Today, in industrialized countries, many people sit for most of the time that they are awake. They sit while having breakfast, while going to work in cars or buses, in school classrooms, in meetings, in offices, during dinner, and at home while watching television. Many people also sit at work operating machines which new technology has developed to replace manual work. Although sitting requires less physical effort than standing or walking it puts a lot of stress on lumbar area. Combined effects of a sedentary lifestyle and a job that requires sitting can lead to many health problems.
What do you need to know about selecting a good ergonomic chair?
The selection of a suitable chair is a critical step in preventing health problems in people who work in a sitting position. With the ergonomics approach, sitting is viewed as a specific, specialized activity which is influenced by the way that a sitting person interacts with the working environment.
Several basic concepts should be considered:
- One chair does not fit everyone. The users' body dimensions must be used when selecting a chair so that it does not strain one part of the body while fitting another.
- Collect data about the user's body height. The optimal seat height is about one quarter of the body height. This is only a rule of thumb since the torso-to-leg ratio can vary widely.
- There is no chair suitable for every activity. For example, dentists require a different chair than do industrial workers or computer operators
- Consider maintenance and repair costs. Check with the manufacturer for items to inspect for and how often inspection should be done.
What are the features of a good chair?
Some features are mandatory for a good chair regardless of how you intend to use it:
- Adjustability - Check to see that seat height is adjustable.
- Seat height range - Check whether the seat height can be adjusted to the height recommended for the worker(s) who will use it. Other chairs may have to be selected for very short or tall workers.
- Backrest - Check to see that the backrest is adjustable both vertically and in the frontward and backward direction and has a firm lumbar support.
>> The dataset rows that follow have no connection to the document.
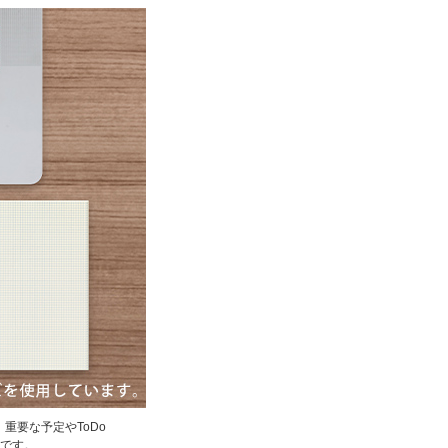
重要な予定やToDo
です。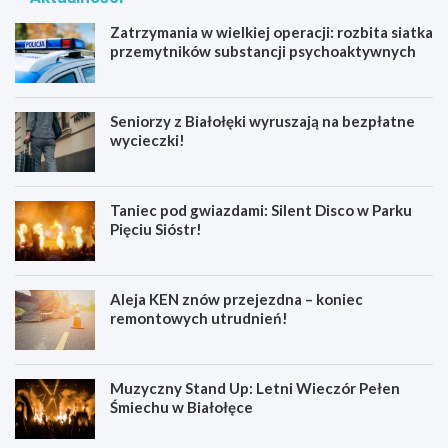
Zatrzymania w wielkiej operacji: rozbita siatka
przemytników substancji psychoaktywnych
Seniorzy z Białołęki wyruszają na bezpłatne
wycieczki!
Taniec pod gwiazdami: Silent Disco w Parku
Pięciu Sióstr!
Aleja KEN znów przejezdna – koniec
remontowych utrudnień!
Muzyczny Stand Up: Letni Wieczór Pełen
Śmiechu w Białołęce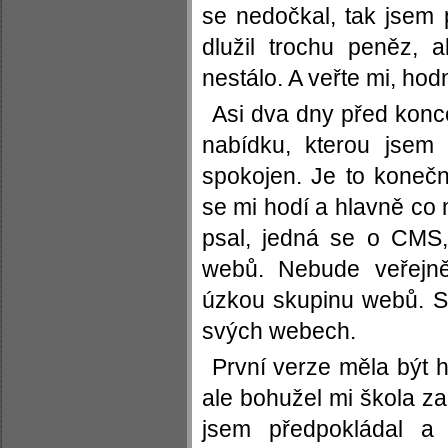
se nedočkal, tak jsem p
dlužil trochu peněz, 
nestálo. A veřte mi, hodn
Asi dva dny před konc
nabídku, kterou jsem 
spokojen. Je to koneč
se mi hodí a hlavně co 
psal, jedná se o CMS
webů. Nebude veřejně
úzkou skupinu webů. S
svých webech.
První verze měla být 
ale bohužel mi škola z
jsem předpokládal a 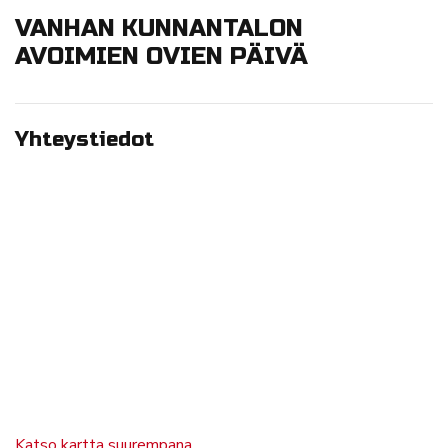
VANHAN KUNNANTALON
AVOIMIEN OVIEN PÄIVÄ
Yhteystiedot
Katso kartta suurempana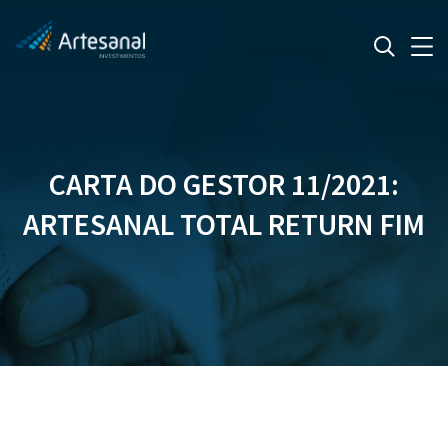
CARTA DO GESTOR 11/2021:
ARTESANAL TOTAL RETURN FIM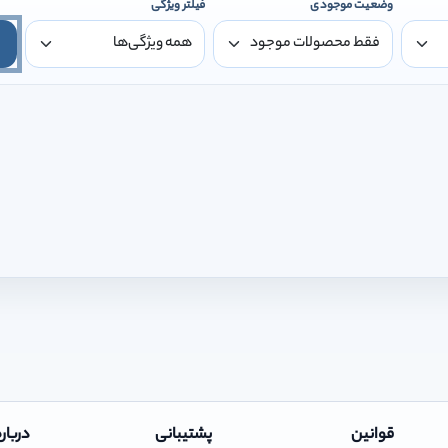
وضعیت موجودی
فیلتر ویژگی
قوانین
پشتیبانی
درباره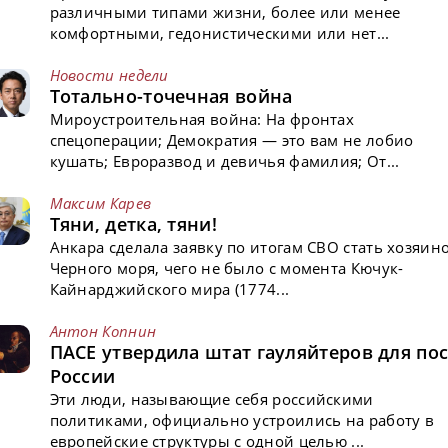
различными типами жизни, более или менее
комфортными, гедонистическими или нет...
Новости недели
Тотально-точечная война
Мироустроительная война: На фронтах
спецоперации; Демократия — это вам не лобио
кушать; Евроразвод и девичья фамилия; От...
Максим Карев
Тяни, детка, тяни!
Анкара сделала заявку по итогам СВО стать хозяин
Черного моря, чего не было с момента Кючук-
Кайнарджийского мира (1774...
Антон Копнин
ПАСЕ утвердила штат гауляйтеров для пос
России
Эти люди, называющие себя российскими
политиками, официально устроились на работу в
европейские структуры с одной целью ...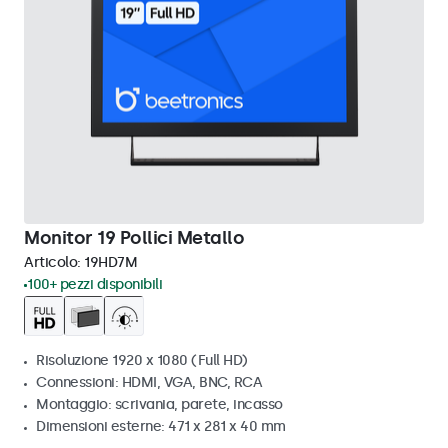
Monitor 19 Pollici Metallo
Articolo:
19HD7M
100+ pezzi disponibili
Risoluzione 1920 x 1080 (Full HD)
Connessioni: HDMI, VGA, BNC, RCA
Montaggio: scrivania, parete, incasso
Dimensioni esterne: 471 x 281 x 40 mm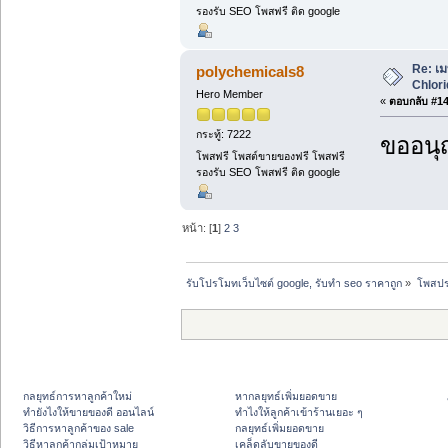
รองรับ SEO โพสฟรี ติด google
Re: เม
polychemicals8
Chlori
Hero Member
«
ตอบกลับ #14 
กระทู้: 7222
ขออนุ
โพสฟรี โพสต์ขายของฟรี โพสฟรี
รองรับ SEO โพสฟรี ติด google
หน้า: [
1
]
2
3
รับโปรโมทเว็บไซต์ google, รับทำ seo ราคาถูก
»
โพสปร
กลยุทธ์การหาลูกค้าใหม่
หากลยุทธ์เพิ่มยอดขาย
ทํายังไงให้ขายของดี ออนไลน์
ทําไงให้ลูกค้าเข้าร้านเยอะ ๆ
วิธีการหาลูกค้าของ sale
กลยุทธ์เพิ่มยอดขาย
วิธีหาลูกค้ากลุ่มเป้าหมาย
เคล็ดลับขายของดี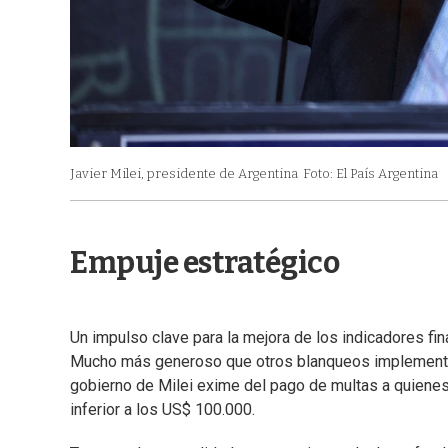
Javier Milei, presidente de Argentina
Foto: El País Argentina
Empuje estratégico
Un impulso clave para la mejora de los indicadores fin
Mucho más generoso que otros blanqueos implementados
gobierno de Milei exime del pago de multas a quienes 
inferior a los US$ 100.000.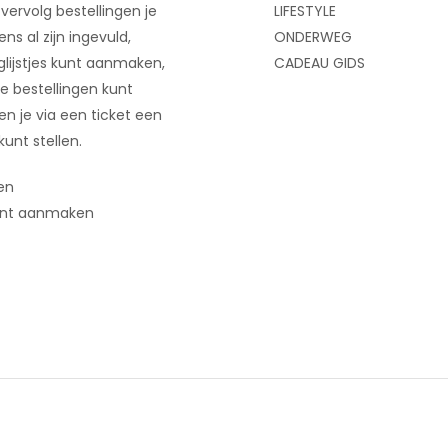
 vervolg bestellingen je
LIFESTYLE
ns al zijn ingevuld,
ONDERWEG
glijstjes kunt aanmaken,
CADEAU GIDS
e bestellingen kunt
 en je via een ticket een
kunt stellen.
en
nt aanmaken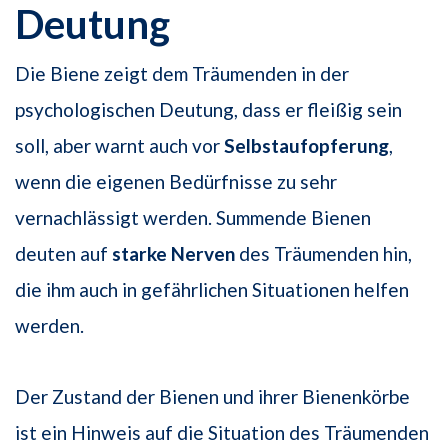
Deutung
Die Biene zeigt dem Träumenden in der
psychologischen Deutung, dass er fleißig sein
soll, aber warnt auch vor
Selbstaufopferung
,
wenn die eigenen Bedürfnisse zu sehr
vernachlässigt werden. Summende Bienen
deuten auf
starke Nerven
des Träumenden hin,
die ihm auch in gefährlichen Situationen helfen
werden.
Der Zustand der Bienen und ihrer Bienenkörbe
ist ein Hinweis auf die Situation des Träumenden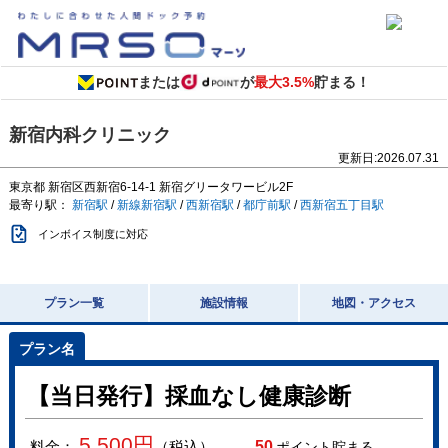
または
が
最大3.5%
貯まる！
新宿内科クリニック
更新日:
2026.07.31
東京都
新宿区西新宿6-14-1
新宿グリータワービル2F
最寄り駅：
新宿駅
/
新線新宿駅
/
西新宿駅
/
都庁前駅
/
西新宿五丁目駅
インボイス制度に対応
プラン一覧
施設情報
地図・アクセス
【当日発行】採血なし健康診断
5,500
円
料金：
（税込）
50
ポイント貯まる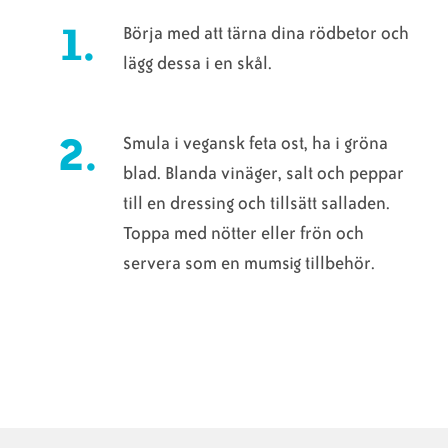
Börja med att tärna dina rödbetor och
lägg dessa i en skål.
Smula i vegansk feta ost, ha i gröna
blad. Blanda vinäger, salt och peppar
till en dressing och tillsätt salladen.
Toppa med nötter eller frön och
servera som en mumsig tillbehör.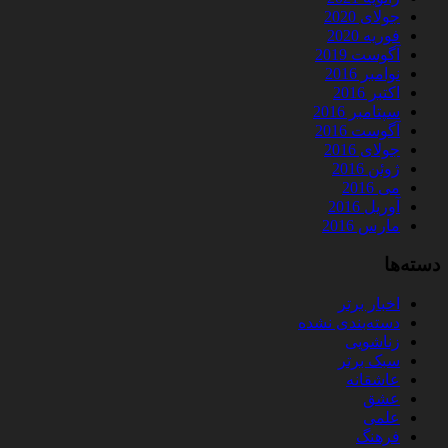
جولای 2020
فوریه 2020
آگوست 2019
نوامبر 2016
اکتبر 2016
سپتامبر 2016
آگوست 2016
جولای 2016
ژوئن 2016
می 2016
آوریل 2016
مارس 2016
دسته‌ها
اخبار برتر
دسته‌بندی نشده
زناشویی
سبک برتر
عاشقانه
عشق
علمی
فرهنگ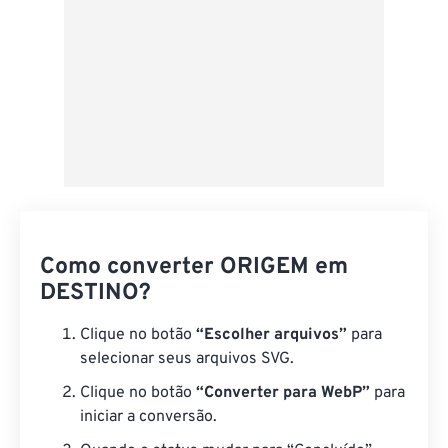
Como converter ORIGEM em
DESTINO?
Clique no botão
“Escolher arquivos”
para
selecionar seus arquivos SVG.
Clique no botão
“Converter para WebP”
para
iniciar a conversão.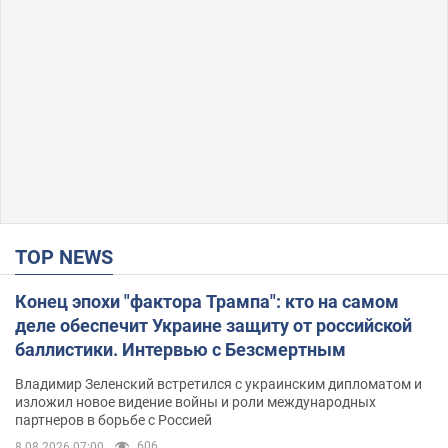
TOP NEWS
Конец эпохи "фактора Трампа": кто на самом
деле обеспечит Украине защиту от российской
баллистики. Интервью с Безсмертным
Владимир Зеленский встретился с украинским дипломатом и
изложил новое видение войны и роли международных
партнеров в борьбе с Россией
606
8.08.2026 07:00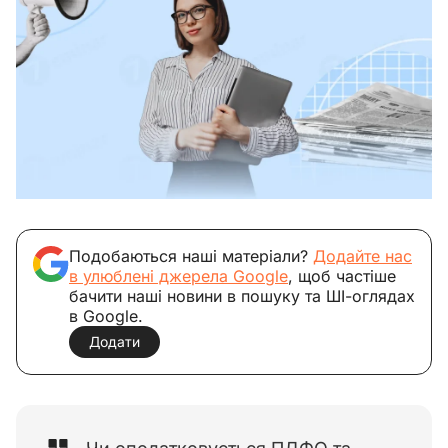
Подобаються наші матеріали?
Додайте нас
в улюблені джерела Google
, щоб частіше
бачити наші новини в пошуку та ШІ-оглядах
в Google.
Додати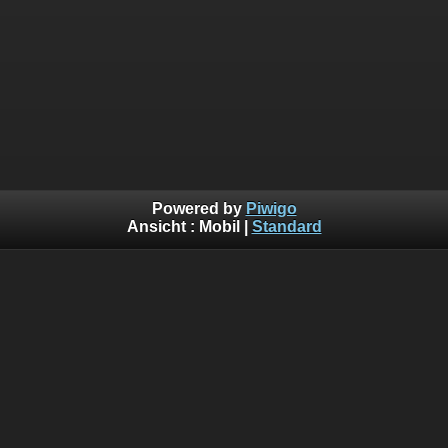
Powered by
Piwigo
Ansicht :
Mobil
|
Standard
Wichtiger Hinweis
Um die Privatsphäre und Rechte zu schützen, sind viele der Bilder in 
nicht für die Öffentlichkeit zugänglich. Um diese Bilder aufzurufen 
Registrierung notwendig und wird auf Anfrage manuell durch uns frei
Für die Anfrage benutzen Sie bitte das Kontaktformular und ge
Kommentarfeld den Grund für die Registrierung ein und Ihre persönl
um die Anfrage zuzuordnen zu können und um auch damit eine unbe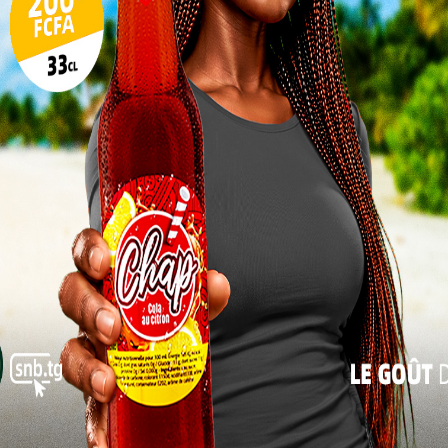
10
onne plusieurs
n et le paiement
17
édures
24
31
U passe à une
« Juil
L’OTR invite donc les contribuables à
effectuer leurs demandes avant le début de
la suspension afin d’éviter tout
désagrément. Cette pause temporaire,
d’ordre technique et organisationnel,
s’inscrit dans la volonté de garantir un
meilleur traitement des opérations fiscales
à l’approche de la nouvelle année.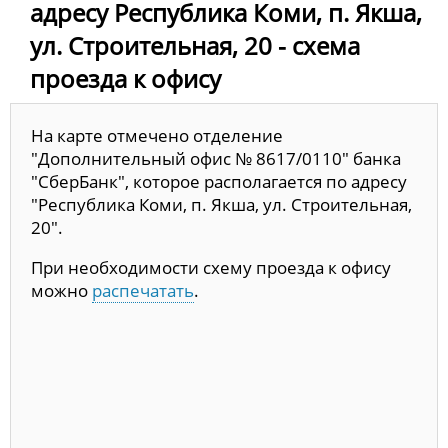
адресу Республика Коми, п. Якша,
ул. Строительная, 20 - схема
проезда к офису
На карте отмечено отделение
"Дополнительный офис № 8617/0110" банка
"СберБанк", которое располагается по адресу
"Республика Коми, п. Якша, ул. Строительная,
20".
При необходимости схему проезда к офису
можно
распечатать
.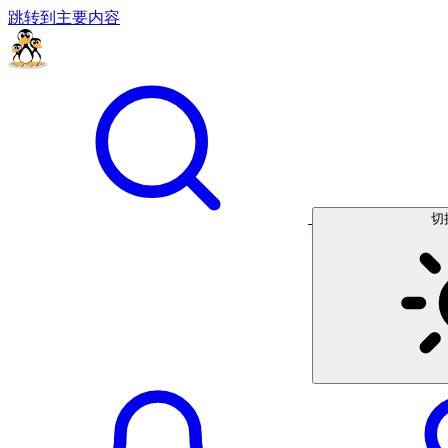
跳转到主要内容
切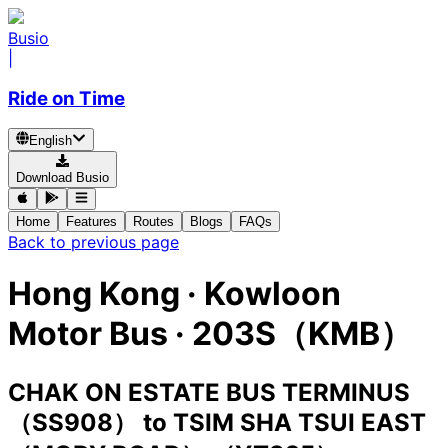
Busio
|
Ride on Time
English
Download Busio
Home
Features
Routes
Blogs
FAQs
Back to previous page
Hong Kong
·
Kowloon
Motor Bus ·
203S（KMB）
CHAK ON ESTATE BUS TERMINUS
（SS908）
to
TSIM SHA TSUI EAST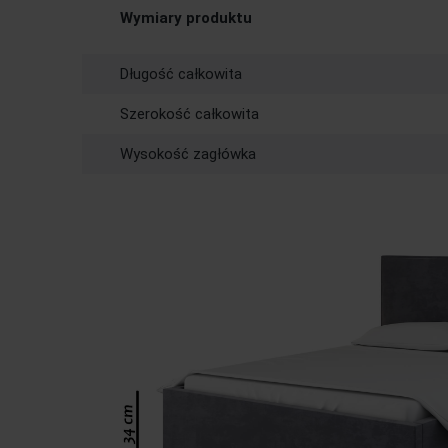
Wymiary produktu
Długość całkowita
Szerokość całkowita
Wysokość zagłówka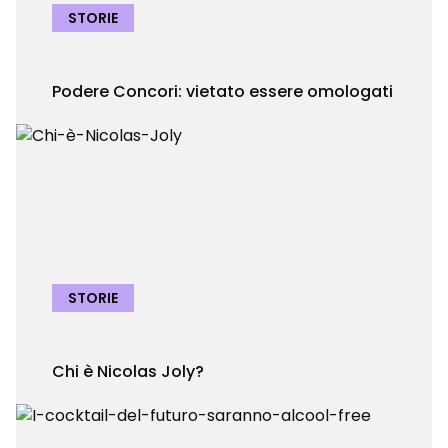
STORIE
Podere Concori: vietato essere omologati
STORIE
Chi è Nicolas Joly?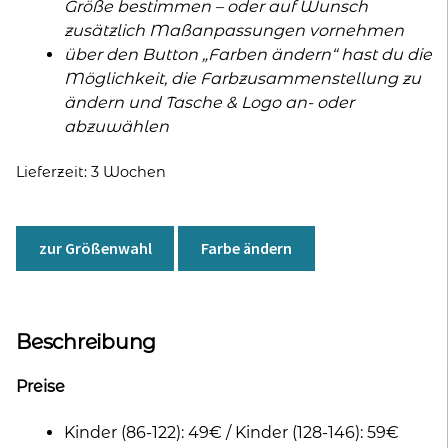
Größe bestimmen – oder auf Wunsch
zusätzlich Maßanpassungen vornehmen
über den Button „Farben ändern“ hast du die
Möglichkeit, die Farbzusammenstellung zu
ändern und Tasche & Logo an- oder
abzuwählen
Lieferzeit:
3 Wochen
zur Größenwahl
Farbe ändern
Beschreibung
Preise
Kinder (86-122): 49€ / Kinder (128-146): 59€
- Seat depth - Select the seats that suit the tallest and the shortest users.
- Stability - Check for the stability of the chair; a five-point base is recommended.
Other features to consider
- See if the selected chair has features that will help someone do their job better. Arm rests with adjustable heights are good for computer operators. Wider or narrower arm rests may also be required depending on the worker's dimensions and tasks they do.
- See if the selected chair has features that will make doing a job more difficult. An example may be that someone may be using a chair with casters or wheels when a stable and stationary work position would be better. If chairs with casters are needed, choose ones that match the type of flooring you have (nylon casters for carpeting or urethane casters for hard floors).
Who should pick out the chair?
Personal preference is essential to the process of selecting a chair.
- After some suitable chairs have been identified, allow the person who will use the chair most to try out the chair in a real work situation. It is especially useful to obtain several sample chairs for a trial comparison by those who will be using them.
- Make sure that the chair meets the needs of the workers and their jobs before any final selection is made.
Can a chair solve all of the ergonomic problems of working in a sitting position?
A well-designed chair allows the user to sit in a balanced position. Buying an ergonomic chair is a good beginning but it may not bring the benefits expected. It is still important to sit properly.
Also, remember that the chair is only one of the components to be considered in workstation design. All the elements such as the chair, footrest (if needed), work surface, document holders, task lighting and so on need to have flexibility and adjustability to be "designed in".